Monsieur le Président,
Conformément à l’article 80 du règlement de la Chambre des Députés, je vous prie de bien vouloir transmettre la présente question parlementaire à Madame la Ministre de la Justice.
Les contributions au compte 115, à savoir les apports en capitaux propres effectués par des actionnaires sans émission d’actions nouvelles, constituent une pratique courante dans les structures sociétaires luxembourgeoises. Elles apparaissent fréquemment dans les bilans de sociétés luxembourgeoises, notamment dans les groupes internationaux.
Or, ces contributions relèvent principalement du plan comptable normalisé et ne bénéficient pas, à ce jour, d’un régime statutaire clair dans la loi modifiée du 10 août 1915 concernant les sociétés commerciales. Cette situation peut créer un décalage entre la réalité comptable des sociétés et leur traitement juridique et fiscal.
Ce décalage a notamment été mis en évidence par la jurisprudence administrative relative à l’exemption de participation, dans laquelle les contributions au compte 115 n’ont pas été prises en considération dans le cadre du seuil du prix d’acquisition requis.
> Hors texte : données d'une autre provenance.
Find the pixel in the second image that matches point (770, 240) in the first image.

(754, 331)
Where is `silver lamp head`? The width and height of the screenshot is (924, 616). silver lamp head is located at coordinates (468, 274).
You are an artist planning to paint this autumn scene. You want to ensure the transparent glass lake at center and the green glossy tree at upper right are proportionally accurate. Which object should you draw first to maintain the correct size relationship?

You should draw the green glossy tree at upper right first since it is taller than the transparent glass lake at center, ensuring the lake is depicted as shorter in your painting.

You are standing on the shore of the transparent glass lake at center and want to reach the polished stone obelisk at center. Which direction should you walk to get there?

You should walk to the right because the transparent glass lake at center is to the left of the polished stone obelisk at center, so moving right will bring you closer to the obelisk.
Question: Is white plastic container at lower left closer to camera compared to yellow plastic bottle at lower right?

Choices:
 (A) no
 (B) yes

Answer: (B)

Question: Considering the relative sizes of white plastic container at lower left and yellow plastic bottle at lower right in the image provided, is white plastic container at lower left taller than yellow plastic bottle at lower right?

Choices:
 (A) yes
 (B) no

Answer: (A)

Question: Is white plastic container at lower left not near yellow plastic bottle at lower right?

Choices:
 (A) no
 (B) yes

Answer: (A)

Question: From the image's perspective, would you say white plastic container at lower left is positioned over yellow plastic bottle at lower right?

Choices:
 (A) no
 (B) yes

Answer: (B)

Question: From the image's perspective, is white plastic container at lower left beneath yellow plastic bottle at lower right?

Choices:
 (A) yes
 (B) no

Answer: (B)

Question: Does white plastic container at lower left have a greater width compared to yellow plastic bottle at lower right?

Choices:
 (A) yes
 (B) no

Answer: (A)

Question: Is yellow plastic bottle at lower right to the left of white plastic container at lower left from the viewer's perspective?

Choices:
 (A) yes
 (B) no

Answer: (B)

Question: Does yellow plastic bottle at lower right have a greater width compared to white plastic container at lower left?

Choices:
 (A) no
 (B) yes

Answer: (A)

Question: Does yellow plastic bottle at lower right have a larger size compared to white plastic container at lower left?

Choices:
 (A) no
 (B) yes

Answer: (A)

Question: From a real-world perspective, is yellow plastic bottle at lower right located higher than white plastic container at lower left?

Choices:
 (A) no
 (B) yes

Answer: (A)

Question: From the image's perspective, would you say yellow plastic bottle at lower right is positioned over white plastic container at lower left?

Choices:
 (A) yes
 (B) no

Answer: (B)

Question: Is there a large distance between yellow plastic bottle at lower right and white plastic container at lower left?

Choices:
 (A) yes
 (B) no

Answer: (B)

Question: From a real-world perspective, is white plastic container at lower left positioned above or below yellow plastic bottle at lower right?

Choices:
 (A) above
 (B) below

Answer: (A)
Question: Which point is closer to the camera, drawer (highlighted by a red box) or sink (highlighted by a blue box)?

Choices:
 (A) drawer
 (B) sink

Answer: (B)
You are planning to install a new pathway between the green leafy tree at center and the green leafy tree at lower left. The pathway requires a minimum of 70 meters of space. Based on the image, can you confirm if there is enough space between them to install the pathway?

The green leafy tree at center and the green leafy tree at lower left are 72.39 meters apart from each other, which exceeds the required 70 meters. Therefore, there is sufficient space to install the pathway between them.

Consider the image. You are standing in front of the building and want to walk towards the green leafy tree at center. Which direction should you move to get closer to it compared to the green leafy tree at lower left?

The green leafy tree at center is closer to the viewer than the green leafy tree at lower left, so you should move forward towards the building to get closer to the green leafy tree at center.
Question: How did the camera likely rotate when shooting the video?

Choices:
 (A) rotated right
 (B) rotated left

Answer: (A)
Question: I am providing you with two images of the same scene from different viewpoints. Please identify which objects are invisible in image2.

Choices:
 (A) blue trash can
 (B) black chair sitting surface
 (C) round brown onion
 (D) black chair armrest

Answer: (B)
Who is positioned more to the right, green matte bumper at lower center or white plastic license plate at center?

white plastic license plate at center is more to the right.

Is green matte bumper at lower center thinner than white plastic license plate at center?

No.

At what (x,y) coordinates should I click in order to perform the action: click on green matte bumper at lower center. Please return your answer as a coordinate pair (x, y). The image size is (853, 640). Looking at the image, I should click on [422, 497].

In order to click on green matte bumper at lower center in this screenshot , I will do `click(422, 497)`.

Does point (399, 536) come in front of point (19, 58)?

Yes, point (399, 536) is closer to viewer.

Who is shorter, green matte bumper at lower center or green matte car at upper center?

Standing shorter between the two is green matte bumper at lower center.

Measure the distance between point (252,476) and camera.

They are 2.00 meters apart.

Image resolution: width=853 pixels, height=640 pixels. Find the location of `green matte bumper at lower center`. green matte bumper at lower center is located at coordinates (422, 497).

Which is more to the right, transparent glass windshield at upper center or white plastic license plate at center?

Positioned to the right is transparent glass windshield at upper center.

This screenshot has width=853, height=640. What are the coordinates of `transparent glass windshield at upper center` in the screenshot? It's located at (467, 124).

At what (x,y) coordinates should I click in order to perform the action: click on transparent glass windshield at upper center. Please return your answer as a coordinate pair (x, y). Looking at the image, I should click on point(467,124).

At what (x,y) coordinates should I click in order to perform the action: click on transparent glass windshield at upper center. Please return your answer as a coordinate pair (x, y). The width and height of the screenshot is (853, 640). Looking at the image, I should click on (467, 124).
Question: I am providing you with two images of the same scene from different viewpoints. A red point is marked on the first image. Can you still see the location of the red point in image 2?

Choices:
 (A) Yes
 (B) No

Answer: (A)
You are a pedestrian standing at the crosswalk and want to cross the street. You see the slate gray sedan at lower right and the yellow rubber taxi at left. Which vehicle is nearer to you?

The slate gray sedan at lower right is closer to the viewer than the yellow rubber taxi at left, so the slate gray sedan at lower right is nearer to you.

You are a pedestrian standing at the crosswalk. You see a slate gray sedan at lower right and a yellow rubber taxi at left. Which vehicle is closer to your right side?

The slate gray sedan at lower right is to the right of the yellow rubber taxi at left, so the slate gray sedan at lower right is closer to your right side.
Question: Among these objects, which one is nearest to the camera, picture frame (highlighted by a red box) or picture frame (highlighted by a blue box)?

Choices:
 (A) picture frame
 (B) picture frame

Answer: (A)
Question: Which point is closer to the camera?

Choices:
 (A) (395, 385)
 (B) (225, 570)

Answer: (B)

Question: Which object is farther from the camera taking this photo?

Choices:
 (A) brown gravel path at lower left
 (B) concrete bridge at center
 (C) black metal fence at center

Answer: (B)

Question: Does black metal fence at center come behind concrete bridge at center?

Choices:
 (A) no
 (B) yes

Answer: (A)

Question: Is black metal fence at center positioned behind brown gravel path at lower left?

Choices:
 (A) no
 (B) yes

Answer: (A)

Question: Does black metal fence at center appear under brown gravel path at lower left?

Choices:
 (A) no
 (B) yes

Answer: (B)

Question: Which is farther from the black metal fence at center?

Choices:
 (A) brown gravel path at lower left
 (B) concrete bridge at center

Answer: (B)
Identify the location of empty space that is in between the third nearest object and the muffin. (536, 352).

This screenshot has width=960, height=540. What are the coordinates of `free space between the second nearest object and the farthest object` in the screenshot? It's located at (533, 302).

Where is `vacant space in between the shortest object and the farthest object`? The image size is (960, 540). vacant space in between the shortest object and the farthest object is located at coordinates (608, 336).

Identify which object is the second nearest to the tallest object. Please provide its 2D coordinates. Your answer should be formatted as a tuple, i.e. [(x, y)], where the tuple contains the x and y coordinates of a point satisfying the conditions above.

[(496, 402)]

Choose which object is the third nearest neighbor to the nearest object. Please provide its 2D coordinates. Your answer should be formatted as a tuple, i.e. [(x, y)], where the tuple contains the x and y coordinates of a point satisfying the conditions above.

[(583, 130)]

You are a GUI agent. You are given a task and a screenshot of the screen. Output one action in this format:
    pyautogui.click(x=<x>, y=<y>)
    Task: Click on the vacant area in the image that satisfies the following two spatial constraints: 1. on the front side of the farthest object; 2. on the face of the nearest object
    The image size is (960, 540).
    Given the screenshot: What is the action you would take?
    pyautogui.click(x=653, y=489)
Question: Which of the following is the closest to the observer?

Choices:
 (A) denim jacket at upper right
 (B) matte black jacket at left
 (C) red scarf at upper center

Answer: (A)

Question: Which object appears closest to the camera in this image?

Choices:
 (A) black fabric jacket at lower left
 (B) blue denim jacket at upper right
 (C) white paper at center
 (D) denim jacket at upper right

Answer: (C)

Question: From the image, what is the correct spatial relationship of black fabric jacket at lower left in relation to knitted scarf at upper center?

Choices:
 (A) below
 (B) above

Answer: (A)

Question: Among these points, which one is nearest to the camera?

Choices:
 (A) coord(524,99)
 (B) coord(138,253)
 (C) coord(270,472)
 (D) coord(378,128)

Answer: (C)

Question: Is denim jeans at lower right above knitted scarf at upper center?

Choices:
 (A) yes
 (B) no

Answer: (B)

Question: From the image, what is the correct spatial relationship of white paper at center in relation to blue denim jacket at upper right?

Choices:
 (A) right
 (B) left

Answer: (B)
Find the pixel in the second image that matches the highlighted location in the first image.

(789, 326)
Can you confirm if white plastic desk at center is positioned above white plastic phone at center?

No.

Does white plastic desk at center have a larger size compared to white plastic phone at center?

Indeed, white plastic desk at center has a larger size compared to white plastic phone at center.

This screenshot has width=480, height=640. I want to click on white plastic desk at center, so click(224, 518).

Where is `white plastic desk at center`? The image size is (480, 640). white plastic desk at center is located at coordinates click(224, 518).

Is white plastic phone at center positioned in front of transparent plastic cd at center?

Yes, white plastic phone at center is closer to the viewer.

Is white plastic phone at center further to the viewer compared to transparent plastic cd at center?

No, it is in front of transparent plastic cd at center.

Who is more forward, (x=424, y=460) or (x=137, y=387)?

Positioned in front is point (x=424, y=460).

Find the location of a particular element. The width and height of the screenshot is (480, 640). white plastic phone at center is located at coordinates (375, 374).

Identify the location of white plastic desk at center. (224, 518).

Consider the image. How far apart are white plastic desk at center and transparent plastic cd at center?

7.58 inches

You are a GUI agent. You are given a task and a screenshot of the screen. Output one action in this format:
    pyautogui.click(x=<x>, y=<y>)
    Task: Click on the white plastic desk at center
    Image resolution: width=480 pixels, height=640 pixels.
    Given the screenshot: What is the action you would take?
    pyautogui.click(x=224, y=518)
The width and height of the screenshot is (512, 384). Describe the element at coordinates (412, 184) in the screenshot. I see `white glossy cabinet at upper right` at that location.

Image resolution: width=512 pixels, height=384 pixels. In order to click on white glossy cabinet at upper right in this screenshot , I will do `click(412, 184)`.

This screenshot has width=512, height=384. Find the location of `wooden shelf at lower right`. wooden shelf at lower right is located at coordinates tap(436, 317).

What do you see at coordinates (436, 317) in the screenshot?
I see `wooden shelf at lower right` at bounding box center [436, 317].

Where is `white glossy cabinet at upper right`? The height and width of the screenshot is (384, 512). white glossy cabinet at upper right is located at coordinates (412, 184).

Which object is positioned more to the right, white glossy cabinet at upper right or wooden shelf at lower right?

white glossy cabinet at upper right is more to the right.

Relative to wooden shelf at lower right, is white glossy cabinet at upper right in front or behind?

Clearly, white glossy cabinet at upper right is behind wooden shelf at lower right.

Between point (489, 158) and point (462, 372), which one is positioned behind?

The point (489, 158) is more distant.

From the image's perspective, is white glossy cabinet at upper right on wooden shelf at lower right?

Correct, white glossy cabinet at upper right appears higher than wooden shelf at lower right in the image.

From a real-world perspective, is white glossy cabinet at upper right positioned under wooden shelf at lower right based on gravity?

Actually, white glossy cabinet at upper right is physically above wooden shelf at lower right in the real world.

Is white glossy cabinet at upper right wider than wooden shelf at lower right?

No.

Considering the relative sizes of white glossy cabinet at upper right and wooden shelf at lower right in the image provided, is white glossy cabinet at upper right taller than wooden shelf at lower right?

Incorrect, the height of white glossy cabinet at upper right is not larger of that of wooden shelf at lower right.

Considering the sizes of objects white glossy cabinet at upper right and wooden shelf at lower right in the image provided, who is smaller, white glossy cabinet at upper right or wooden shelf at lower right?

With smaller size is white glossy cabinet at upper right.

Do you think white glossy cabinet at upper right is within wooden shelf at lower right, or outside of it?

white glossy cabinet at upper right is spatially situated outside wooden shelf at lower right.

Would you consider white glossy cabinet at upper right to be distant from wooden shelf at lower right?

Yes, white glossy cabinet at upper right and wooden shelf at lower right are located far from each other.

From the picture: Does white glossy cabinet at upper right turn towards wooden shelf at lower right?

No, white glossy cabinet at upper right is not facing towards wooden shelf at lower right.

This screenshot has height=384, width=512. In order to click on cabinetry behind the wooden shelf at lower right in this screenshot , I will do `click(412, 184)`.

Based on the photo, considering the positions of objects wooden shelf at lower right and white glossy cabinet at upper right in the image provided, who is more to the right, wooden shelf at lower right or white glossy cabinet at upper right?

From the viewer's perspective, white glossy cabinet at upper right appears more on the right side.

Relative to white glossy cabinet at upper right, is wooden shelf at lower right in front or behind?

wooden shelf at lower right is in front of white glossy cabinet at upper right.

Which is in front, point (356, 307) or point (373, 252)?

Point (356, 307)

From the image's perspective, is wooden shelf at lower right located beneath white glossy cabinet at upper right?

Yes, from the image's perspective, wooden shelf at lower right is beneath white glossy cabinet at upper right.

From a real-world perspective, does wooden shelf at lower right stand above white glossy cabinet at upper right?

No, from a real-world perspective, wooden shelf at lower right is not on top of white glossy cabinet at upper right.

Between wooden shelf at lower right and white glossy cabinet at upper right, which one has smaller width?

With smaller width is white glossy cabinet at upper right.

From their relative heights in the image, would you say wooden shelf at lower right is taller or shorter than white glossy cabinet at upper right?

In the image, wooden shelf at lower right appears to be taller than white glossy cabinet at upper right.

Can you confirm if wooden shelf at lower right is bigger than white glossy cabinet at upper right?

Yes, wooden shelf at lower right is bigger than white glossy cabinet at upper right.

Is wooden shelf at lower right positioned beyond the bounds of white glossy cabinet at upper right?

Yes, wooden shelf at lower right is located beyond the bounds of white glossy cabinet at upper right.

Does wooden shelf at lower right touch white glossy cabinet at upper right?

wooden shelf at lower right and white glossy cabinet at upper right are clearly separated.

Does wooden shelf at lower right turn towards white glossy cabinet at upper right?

D’autres États européens ont, pour leur part, prévu des mécanismes permettant de mieux encadrer ce type d’apports.
Dans ce contexte, je souhaiterais poser les questions suivantes à Madame la Ministre de la Justice :
Madame la Ministre reconnaît-elle l’existence d’une incertitude juridique concernant les contributions au compte 115, en particulier quant à leur qualification au regard du droit des sociétés luxembourgeois ?
Le Gouvernement envisage-t-il d’introduire dans la loi modifiée du 10 août 1915 un régime statutaire spécifique pour les apports en capitaux propres sans émission d’actions, notamment lorsqu’ils sont effectués par les actionnaires existants ?
Le Gouvernement estime-t-il opportun de clarifier le traitement fiscal des contributions au compte 115, notamment au regard de l’exemption de participation et du calcul du prix d’acquisition des participations ?
Le Gouvernement a-t-il analysé les solutions retenues dans d’autres pays européens, tels que la Belgique, l’Allemagne, les Pays-Bas ou la Suisse, afin d’évaluer l’opportunité d’une réforme luxembourgeoise ?
Je vous prie d’agréer, Monsieur le Président, l’expression de mes salutations distinguées.